**Tasks to carry out:**
a) Copy from the divorce guide the passage that begins with the words containing "The divorce judgment." and ends with "must be equitable.".
b) Carry on writing the divorce guide from the point where it stops.

--- begin Quoted text ---

The Truth About Divorce With Children

You’ve finally made up your mind and you’re going to start your path to ending your marriage.

Filing the complaint.

You are the Plaintiff in a divorce case, and your husband is the Defendant. When the Plaintiff serves a summons, a complaint, and other necessary papers to the court, the divorce case officially begins.

You must serve or mail copies of your completed paperwork to your spouse after you file it. Typically, service is performed by having someone hand deliver the documents to your spouse personally or by mailing to them via registered or certified mail.

The answer to the complaint.

If your partner wants to take part in the divorce proceedings, they must promptly serve you with a copy of their Answer after filing it with the court. If they were personally served with your Summons and Complaint for Divorce, their deadline is 21 days following receipt of the documents. They have 28 days to file and serve an answer whether they were served by mail or outside of Michigan.

The document known as the Answer addresses each section of your complaint for divorce. Your spouse should detail in the response which portions of your complaint they concur with and which aspects they find objectionable.

This is the part where you might want to think about speaking to an attorney if your spouse files an answer and you don’t agree on all of the key divorce issues.

Default and the default request.

If your spouse fails to submit an Answer by the deadline, you must submit a document called a Default Request and Entry, have the clerk sign it, and mail your spouse a copy.

The court will dismiss your divorce case if your spouse fails to timely file and serve an Answer and you fail to timely file a Default Request and Entry. To keep your divorce proceeding, the Default Request and Entry form must be submitted.

When you file the Default Request and Entry form and the clerk signs it, your spouse is “defaulted,” which means they are not allowed to participate in the divorce proceedings. They may have to ask the judge first to set aside the default, before the judge grants their request.

The divorce judgment.

You will be able to petition the judge to enter a divorce judgment with the terms you wish, without consulting your spouse, if your spouse defaults and they do not submit a request to set aside the default. This does not necessarily imply that the judge will accept your suggested judgment. 

Your divorce agreement must still be fair and legally binding. For instance, the custody plans must be in the children’s best interests and the property allocation must be equitable.

The waiting period. You might still want to reconsider.

A six-month waiting period is required if you and your spouse have children together before your divorce may be finalized. Even if you and your husband were already separated when you filed for divorce, the waiting period starts when you do. Your divorce may take longer than six months if you and your husband can’t agree on everything.

--- end Quoted text ---
--- begin Stored data ---

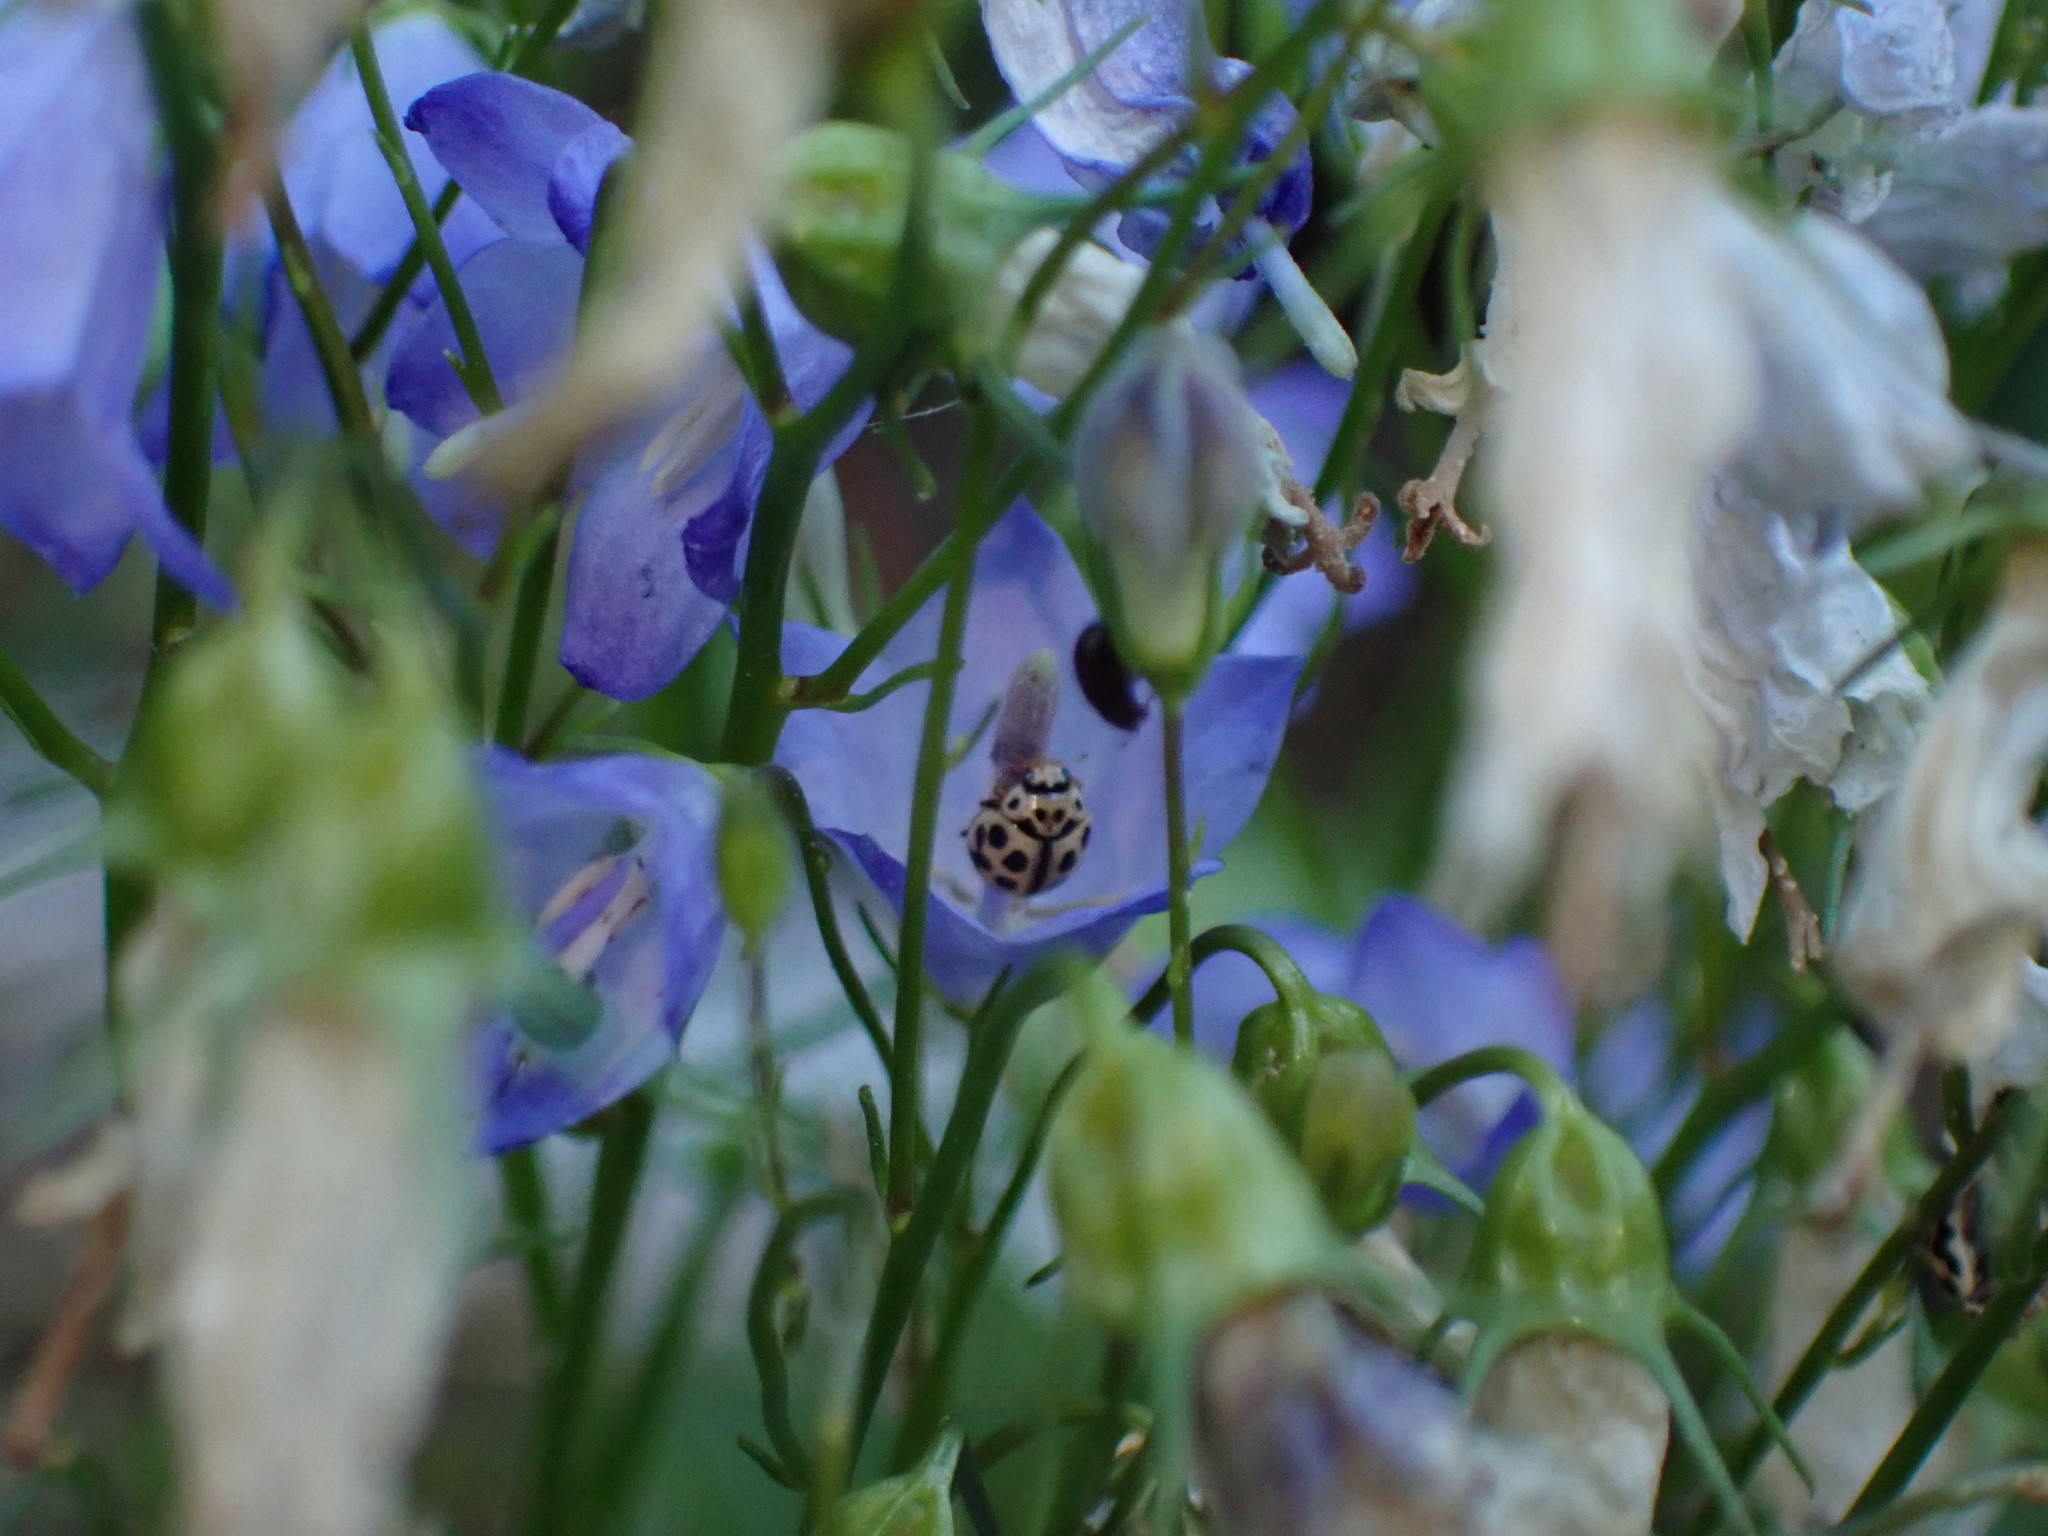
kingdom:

--- end Stored data ---

**Answers for the tasks:**
a)
The divorce judgment.

You will be able to petition the judge to enter a divorce judgment with the terms you wish, without consulting your spouse, if your spouse defaults and they do not submit a request to set aside the default. This does not necessarily imply that the judge will accept your suggested judgment. 

Your divorce agreement must still be fair and legally binding. For instance, the custody plans must be in the children’s best interests and the property allocation must be equitable.

b)
If you can convince the judge that it would be unusually difficult for you or your children to wait the full 180 days to finalize your divorce, the judge may reduce the waiting time. For more compelling reasons, the judge may potentially cut the waiting period short. The judge is not permitted to reduce the overall waiting period below 60 days.

You can’t wait. You want the waiting period to be shorter.

You must submit a motion if you want to request the judge decrease the waiting period. Fill in the Notice of Hearing and Motion, and Order forms. These are forms available in the local court.

Title your motion “Motion to Waive the Statutory Waiting Period” and describe in the body of the motion why there is an urgent need to stop the divorce before the end of the full waiting period due to unusual hardship or another reason.

Request a hearing date from the court clerk when you file your paperwork there. At least nine days prior to the date of your hearing, you must mail a copy of everything you file to your spouse. To prove you served your spouse with a copy of your motion, fill out the certificate of mailing section and submit it to the court. Bring the completed top portion of the order to the hearing.

You can try mediation.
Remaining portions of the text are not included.